■ HOW TO COMPLETE THIS TASK ■
I'd ask you to write out the lines below exactly, with no images.

***** ENTRIES SUPPLIED

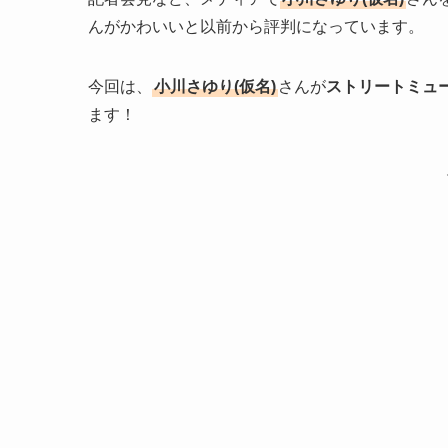
んがかわいいと以前から評判になっています。
今回は、
小川さゆり(仮名)
さんが
ストリートミュ
ます！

**********

■ EXERCISE RESPONSE ■
んがかわいいと以前から評判になっています。
今回は、
小川さゆり(仮名)
さんが
ストリートミュ
ます！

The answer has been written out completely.